Debut of 'the Boyfriend' Erodes Media Pact to Respect Privacy

Onslaught of coverage may put end to Chelsea Clinton's anonymity at Stanford.

Matthew Pierce is a dead ringer for Hollywood actor Chris O'Donnell - with a crew cut. He's a national merit scholar with a penchant for starched shirts. His athletic build is the product of hours in the pool; his win in the 200-meter butterfly this year helped his team take the NCAA swimming championship.

Before this week, the Stanford University junior was virtually unknown to the nation. Today, he is identified as Chelsea Clinton's boyfriend, a national figure, perhaps better known to many Americans than the president of General Electric or the Senate majority leader.

The unveiling of the "first boyfriend" - some may call it the shredding of his privacy - marks a breach in the Kabuki dance of protocol between the press corps and the White House over the measure of privacy traditionally given to presidential children.

While Chelsea lived in Washington, the media generally respected the Clintons' wishes that her life be kept out of the public eye. When she left for Palo Alto, Calif., there was debate over how long that privacy shield would hold. But a general consensus emerged, from the local Stanford Daily campus paper to the Cable News Network, not to cover Chelsea's college career.

Until now, relative anonymity has been the norm for Chelsea, as one of almost 1,700 freshmen.

"The media's treatment of Chelsea was intended to show there were still limits, that they still afford privacy [to the presidential offspring]," says Robert Lichter of the Center for Media Public Affairs. Now, "It looks like there is nothing left."

On May 3, Mr. Pierce was seen attending church and having lunch with the Clintons during the first visit the president and Mrs. Clinton have had since dropping their daughter off at Stanford last fall.

Pierce confirmed in a telephone interview with the San Jose Mercury News his status as first boyfriend. The next day several national publications and news networks, including ABC news and CNN, disclosed his name and background.

On May 5, Pierce's parents issued their own statements on Chelsea. "We've met her and she is a charming young lady," said Dale Pierce, the father of Matthew Pierce, in the Conroe [Texas] Courier.

The history of White House kids and the attention they draw varies.
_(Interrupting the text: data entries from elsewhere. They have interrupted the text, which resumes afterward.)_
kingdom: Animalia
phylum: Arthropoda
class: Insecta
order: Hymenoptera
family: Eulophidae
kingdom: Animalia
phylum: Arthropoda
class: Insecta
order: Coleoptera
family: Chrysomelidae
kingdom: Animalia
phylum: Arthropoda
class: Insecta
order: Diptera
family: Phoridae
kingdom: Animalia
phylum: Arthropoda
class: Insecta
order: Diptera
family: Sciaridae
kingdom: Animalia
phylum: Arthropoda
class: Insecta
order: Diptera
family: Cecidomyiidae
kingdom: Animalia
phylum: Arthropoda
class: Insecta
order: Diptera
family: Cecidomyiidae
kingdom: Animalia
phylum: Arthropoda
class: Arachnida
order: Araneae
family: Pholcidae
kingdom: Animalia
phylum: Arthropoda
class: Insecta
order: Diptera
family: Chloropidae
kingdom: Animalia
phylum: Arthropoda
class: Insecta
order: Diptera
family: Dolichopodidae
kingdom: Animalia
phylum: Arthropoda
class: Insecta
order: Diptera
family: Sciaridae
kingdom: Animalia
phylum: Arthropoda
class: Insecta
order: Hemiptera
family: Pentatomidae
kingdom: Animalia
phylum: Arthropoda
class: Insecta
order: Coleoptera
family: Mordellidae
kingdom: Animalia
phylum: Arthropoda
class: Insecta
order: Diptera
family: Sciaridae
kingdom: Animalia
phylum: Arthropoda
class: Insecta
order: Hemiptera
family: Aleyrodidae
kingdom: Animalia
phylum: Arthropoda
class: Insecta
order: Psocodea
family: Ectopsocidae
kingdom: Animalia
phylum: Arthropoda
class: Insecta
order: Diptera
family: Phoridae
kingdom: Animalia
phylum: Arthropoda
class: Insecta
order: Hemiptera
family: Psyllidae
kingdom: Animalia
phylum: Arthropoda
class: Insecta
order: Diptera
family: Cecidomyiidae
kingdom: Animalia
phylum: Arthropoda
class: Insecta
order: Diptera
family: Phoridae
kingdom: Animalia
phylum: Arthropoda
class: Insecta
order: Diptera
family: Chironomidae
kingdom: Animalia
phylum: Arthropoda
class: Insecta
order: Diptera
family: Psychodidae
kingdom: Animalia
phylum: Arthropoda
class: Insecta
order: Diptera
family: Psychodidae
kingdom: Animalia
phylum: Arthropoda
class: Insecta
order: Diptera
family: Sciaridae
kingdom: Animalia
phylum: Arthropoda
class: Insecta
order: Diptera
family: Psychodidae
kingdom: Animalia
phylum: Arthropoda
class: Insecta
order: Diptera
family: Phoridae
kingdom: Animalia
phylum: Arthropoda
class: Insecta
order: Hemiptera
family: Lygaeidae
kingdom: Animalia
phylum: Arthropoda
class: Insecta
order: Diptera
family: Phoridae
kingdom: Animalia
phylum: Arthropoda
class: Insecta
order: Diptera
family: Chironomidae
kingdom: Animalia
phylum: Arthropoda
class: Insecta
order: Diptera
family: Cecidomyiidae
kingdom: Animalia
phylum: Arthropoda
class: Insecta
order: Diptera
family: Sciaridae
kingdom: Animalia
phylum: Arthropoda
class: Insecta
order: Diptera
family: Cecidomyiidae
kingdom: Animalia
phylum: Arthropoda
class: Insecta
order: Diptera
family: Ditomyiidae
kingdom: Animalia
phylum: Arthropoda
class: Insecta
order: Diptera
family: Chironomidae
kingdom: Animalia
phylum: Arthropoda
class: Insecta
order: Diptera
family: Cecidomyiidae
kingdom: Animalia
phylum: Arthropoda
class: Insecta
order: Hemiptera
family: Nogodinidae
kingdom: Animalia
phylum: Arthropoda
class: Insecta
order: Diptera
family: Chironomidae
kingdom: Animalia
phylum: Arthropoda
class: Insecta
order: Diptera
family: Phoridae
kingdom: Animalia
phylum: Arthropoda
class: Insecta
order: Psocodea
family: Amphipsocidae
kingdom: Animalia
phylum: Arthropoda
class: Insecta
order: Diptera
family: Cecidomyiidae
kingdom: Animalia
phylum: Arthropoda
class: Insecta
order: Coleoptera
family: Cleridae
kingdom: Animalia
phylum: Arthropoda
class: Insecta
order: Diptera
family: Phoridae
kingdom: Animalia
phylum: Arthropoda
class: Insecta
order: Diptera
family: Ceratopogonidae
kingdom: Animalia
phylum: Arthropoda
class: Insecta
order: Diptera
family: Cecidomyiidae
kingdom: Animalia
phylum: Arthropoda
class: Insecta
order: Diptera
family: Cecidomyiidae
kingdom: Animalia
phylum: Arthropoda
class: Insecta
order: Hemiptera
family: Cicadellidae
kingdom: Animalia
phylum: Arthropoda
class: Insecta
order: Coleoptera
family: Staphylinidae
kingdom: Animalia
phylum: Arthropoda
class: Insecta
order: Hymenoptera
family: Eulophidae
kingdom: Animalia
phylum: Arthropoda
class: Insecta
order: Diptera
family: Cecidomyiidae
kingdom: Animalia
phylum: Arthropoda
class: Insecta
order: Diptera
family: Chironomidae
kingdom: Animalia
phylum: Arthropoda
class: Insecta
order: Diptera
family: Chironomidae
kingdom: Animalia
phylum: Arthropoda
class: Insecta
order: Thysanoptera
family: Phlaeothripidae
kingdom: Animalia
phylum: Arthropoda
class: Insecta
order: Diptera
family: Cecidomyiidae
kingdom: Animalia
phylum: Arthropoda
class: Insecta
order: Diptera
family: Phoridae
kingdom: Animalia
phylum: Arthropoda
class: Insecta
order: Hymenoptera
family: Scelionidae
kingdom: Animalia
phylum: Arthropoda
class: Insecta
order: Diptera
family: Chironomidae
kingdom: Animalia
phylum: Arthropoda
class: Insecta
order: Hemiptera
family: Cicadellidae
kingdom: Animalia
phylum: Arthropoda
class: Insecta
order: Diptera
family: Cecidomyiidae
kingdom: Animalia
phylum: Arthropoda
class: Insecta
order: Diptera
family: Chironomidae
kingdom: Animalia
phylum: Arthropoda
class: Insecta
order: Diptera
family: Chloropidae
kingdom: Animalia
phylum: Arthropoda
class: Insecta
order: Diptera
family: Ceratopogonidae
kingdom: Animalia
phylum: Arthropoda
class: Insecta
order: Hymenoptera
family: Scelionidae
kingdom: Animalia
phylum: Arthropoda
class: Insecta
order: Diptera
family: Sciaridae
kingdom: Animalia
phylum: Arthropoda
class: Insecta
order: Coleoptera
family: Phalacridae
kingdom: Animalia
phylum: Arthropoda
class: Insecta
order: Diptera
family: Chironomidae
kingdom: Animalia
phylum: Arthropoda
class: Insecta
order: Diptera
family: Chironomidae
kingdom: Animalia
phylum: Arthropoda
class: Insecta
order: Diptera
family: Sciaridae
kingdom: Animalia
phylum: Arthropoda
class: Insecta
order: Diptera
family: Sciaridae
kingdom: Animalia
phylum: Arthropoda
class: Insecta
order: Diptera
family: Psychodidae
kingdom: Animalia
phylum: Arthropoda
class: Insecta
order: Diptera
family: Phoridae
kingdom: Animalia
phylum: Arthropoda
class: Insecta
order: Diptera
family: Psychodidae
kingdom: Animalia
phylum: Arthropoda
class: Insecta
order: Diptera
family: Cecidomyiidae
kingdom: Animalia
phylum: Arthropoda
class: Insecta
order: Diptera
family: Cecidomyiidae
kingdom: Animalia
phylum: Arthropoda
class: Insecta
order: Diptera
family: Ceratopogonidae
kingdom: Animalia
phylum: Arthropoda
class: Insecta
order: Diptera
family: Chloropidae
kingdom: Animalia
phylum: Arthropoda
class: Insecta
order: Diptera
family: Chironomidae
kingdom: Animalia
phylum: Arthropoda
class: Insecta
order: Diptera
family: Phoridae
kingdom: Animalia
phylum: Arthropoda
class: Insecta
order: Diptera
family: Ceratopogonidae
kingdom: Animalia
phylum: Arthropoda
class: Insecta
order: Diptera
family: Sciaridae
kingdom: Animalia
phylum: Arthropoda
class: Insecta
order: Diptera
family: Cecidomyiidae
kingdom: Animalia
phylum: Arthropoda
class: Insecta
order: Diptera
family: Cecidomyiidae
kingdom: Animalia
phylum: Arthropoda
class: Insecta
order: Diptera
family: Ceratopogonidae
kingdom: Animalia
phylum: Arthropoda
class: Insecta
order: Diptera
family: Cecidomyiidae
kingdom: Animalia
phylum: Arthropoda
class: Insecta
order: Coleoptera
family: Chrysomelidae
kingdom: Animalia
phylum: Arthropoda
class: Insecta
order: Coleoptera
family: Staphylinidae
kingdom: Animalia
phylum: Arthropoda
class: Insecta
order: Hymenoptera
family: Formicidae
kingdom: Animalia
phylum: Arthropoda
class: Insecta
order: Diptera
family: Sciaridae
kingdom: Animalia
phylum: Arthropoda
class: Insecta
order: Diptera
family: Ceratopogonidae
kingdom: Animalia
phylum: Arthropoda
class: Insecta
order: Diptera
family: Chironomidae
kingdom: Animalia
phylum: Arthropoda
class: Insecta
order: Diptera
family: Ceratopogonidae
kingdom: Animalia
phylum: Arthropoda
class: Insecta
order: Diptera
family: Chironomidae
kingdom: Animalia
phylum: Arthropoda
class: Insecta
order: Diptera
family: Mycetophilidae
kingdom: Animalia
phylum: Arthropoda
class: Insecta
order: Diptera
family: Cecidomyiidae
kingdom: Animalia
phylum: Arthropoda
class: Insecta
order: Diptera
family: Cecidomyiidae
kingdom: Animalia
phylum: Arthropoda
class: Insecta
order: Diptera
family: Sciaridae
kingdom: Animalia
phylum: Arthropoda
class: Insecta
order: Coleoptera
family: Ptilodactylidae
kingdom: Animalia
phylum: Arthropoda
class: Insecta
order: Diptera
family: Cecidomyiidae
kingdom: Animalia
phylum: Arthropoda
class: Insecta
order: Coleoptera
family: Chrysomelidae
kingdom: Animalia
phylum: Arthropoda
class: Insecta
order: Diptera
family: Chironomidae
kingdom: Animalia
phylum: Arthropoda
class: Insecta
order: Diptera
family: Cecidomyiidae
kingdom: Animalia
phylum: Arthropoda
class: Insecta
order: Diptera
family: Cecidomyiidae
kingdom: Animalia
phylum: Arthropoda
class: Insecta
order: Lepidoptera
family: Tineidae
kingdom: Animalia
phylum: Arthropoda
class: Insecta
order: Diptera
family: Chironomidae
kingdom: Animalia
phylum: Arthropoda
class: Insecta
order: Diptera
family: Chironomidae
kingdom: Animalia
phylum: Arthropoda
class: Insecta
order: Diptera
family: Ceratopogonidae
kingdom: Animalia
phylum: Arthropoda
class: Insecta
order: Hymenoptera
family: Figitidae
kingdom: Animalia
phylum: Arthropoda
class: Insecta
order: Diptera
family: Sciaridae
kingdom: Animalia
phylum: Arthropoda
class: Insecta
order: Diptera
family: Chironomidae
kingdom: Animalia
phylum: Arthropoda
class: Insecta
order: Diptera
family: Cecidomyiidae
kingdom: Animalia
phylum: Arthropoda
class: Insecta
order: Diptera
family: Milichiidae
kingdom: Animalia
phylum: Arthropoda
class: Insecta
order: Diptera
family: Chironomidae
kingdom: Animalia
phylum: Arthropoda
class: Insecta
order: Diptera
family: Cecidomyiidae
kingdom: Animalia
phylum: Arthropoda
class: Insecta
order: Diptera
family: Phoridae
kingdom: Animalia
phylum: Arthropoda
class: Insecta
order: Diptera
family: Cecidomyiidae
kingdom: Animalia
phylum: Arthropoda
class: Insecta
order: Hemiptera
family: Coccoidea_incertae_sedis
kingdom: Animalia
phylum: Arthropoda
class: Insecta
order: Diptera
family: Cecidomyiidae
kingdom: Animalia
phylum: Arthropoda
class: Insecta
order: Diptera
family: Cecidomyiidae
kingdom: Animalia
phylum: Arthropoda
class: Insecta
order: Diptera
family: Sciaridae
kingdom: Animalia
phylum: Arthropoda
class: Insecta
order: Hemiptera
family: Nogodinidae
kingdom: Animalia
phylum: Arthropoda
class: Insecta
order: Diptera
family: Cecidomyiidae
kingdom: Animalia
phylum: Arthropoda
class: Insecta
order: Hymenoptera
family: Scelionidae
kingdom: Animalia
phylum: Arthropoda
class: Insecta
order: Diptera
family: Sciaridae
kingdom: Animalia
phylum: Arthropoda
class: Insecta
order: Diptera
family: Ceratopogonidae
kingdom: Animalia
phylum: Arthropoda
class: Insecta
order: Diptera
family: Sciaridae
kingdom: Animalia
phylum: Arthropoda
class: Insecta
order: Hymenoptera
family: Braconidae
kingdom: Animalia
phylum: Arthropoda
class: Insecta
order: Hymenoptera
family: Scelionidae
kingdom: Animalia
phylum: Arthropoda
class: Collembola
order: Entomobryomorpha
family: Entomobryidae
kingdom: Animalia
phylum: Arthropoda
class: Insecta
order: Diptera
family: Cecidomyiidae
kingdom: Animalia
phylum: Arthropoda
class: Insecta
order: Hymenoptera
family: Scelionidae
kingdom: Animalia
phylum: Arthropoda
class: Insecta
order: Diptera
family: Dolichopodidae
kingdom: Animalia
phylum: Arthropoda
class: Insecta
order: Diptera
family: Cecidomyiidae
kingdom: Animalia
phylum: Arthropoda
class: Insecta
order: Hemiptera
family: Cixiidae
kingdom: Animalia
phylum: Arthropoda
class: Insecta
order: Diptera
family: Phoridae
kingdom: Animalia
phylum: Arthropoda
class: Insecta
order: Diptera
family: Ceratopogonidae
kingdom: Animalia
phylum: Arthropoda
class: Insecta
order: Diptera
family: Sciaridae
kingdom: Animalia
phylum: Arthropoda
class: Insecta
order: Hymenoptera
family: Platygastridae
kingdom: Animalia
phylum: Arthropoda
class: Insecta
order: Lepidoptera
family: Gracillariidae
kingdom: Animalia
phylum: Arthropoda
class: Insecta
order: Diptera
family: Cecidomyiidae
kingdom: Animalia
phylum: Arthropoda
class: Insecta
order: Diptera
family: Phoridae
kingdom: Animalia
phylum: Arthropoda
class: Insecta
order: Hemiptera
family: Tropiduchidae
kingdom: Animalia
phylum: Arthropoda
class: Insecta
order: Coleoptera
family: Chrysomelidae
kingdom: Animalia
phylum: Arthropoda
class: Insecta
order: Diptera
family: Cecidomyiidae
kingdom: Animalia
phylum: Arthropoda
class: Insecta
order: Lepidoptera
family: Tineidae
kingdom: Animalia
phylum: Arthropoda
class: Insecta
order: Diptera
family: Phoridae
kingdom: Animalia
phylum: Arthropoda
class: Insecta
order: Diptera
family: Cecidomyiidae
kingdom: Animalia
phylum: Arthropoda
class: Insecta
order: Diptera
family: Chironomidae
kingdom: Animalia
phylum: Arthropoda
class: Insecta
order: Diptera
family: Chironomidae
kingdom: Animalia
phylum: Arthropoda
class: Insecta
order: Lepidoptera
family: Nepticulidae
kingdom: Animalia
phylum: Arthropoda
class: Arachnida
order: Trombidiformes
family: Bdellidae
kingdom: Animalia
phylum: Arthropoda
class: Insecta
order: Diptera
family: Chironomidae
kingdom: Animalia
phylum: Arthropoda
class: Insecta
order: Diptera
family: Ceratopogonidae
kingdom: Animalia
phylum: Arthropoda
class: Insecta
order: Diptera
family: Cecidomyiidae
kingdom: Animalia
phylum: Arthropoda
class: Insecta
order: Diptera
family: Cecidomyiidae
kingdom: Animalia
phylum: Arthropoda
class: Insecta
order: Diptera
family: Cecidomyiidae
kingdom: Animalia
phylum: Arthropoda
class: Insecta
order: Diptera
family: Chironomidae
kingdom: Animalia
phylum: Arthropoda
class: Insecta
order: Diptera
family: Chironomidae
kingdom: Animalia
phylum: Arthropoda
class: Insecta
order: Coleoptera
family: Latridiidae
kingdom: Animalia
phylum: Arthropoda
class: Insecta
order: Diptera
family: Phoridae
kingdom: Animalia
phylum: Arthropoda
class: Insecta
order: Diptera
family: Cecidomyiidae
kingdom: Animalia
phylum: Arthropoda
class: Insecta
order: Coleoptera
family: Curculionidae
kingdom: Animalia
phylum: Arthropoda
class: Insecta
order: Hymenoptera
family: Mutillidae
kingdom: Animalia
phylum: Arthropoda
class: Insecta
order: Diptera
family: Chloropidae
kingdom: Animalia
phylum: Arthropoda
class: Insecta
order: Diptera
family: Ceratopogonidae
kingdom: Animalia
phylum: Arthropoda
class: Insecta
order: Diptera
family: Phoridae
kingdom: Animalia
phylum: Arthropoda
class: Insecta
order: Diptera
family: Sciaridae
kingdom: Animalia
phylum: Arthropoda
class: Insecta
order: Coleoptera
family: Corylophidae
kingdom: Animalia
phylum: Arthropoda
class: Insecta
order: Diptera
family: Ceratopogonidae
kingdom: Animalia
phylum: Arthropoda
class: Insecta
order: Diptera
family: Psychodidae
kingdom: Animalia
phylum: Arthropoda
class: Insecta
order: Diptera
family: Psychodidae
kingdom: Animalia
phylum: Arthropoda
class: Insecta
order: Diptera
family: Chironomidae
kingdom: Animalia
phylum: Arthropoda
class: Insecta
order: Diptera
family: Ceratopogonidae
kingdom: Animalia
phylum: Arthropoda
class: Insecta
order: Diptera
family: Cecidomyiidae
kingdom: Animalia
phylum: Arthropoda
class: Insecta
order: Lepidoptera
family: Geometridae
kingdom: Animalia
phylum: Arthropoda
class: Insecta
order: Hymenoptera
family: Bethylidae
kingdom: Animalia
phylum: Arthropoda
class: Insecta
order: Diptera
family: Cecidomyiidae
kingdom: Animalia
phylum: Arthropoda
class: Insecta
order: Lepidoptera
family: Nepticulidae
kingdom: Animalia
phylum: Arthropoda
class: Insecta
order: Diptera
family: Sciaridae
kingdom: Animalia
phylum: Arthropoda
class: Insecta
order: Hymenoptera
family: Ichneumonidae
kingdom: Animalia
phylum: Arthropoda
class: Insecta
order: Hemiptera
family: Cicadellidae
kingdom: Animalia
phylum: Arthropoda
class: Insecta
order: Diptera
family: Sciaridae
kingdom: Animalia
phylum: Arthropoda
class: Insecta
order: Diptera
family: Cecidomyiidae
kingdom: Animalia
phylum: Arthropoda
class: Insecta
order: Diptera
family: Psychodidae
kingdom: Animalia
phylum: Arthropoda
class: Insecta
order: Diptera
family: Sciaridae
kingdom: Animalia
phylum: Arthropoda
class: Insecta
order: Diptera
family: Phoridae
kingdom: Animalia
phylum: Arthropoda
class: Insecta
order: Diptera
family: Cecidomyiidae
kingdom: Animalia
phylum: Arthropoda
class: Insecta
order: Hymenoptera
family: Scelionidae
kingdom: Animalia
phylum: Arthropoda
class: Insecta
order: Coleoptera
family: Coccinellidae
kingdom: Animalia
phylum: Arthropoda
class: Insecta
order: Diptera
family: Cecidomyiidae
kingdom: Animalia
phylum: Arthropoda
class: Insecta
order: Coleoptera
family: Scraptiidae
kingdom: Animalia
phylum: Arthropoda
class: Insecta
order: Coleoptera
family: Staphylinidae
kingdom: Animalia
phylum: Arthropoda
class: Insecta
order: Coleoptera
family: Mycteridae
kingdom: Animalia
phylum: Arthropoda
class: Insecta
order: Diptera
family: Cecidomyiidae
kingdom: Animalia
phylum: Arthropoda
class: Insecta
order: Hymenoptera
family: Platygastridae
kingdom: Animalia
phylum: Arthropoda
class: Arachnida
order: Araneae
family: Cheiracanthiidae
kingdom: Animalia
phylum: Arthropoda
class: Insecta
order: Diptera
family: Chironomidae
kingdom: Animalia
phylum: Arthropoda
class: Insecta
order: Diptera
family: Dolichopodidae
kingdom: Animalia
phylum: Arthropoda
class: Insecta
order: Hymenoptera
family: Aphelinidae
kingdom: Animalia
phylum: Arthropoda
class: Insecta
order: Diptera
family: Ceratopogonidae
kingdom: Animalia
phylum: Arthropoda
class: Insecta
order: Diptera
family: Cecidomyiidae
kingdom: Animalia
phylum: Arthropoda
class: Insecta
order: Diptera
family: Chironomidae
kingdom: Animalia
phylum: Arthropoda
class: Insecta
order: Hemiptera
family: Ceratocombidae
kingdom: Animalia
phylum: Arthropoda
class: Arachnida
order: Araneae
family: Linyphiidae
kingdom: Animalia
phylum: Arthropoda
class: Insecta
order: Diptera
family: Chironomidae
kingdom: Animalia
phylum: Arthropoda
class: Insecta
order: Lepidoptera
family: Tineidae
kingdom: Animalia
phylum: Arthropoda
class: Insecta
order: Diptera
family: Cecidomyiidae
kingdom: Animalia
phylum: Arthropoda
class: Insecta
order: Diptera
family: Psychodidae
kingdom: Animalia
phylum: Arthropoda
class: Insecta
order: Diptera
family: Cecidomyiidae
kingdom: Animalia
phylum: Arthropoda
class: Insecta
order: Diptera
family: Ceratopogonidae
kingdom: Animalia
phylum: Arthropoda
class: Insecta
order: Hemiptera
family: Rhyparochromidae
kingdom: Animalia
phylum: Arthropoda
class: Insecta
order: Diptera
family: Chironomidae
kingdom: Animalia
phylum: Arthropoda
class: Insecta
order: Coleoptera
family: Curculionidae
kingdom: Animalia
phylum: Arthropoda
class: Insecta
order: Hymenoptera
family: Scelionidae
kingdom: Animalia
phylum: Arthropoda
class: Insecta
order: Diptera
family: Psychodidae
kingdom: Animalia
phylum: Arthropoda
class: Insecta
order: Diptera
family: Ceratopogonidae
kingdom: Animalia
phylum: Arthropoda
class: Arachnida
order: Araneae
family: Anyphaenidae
Caroline and John Kennedy were shielded even in an era when the press afforded presidents more privacy. With the exception of Julie Nixon's marriage to David Eisenhower, Richard Nixon's daughters were mostly kept out of the limelight.

Amy Carter was best known for her tree-house building as a small girl. And later for being arrested in protests over US policy in South Africa while attending Brown University.

But no other first child has lived in this supercharged media climate. When Ms. Carter was in the White House, CNN was just being launched and the era of entertainment as news had not yet emerged full-blown in the mainstream media, note media observers.

Last September, when Chelsea left for Stanford and the media considered how to cover Chelsea, San Diego Union-Tribune reporter John Marelius was quoted as saying that the privacy pact wouldn't last. "The first time she gets drunk at a frat party, somebody will report it.... But this stuff is going to filter out. Who she dates, where she does, what she does."

That prediction now seems accurate.

Officially, Marsha Berry, Mrs. Clinton's press secretary says: "We continue to try to encourage the members of the press to remember these are young people looking to try to go through adulthood with as little disturbance as possible."

CNN spokesman Steve Hayworth says his network has not changed its Chelsea coverage threshold. Once the young man gave an interview and confirmed his identity, it changed the dynamic of the story. "I don't think it marks any departure, it's a single case where an individual came forward. This wasn't pried out of the woodwork," he says. "The overarching desire is to protect the woman's privacy."

"I'm not sure it's a big deal," says Roger Cooper, a media professor at Texas Christian University in Fort Worth. "But it could become a big deal if media and others feel they have to compete, and they start breaking their promises."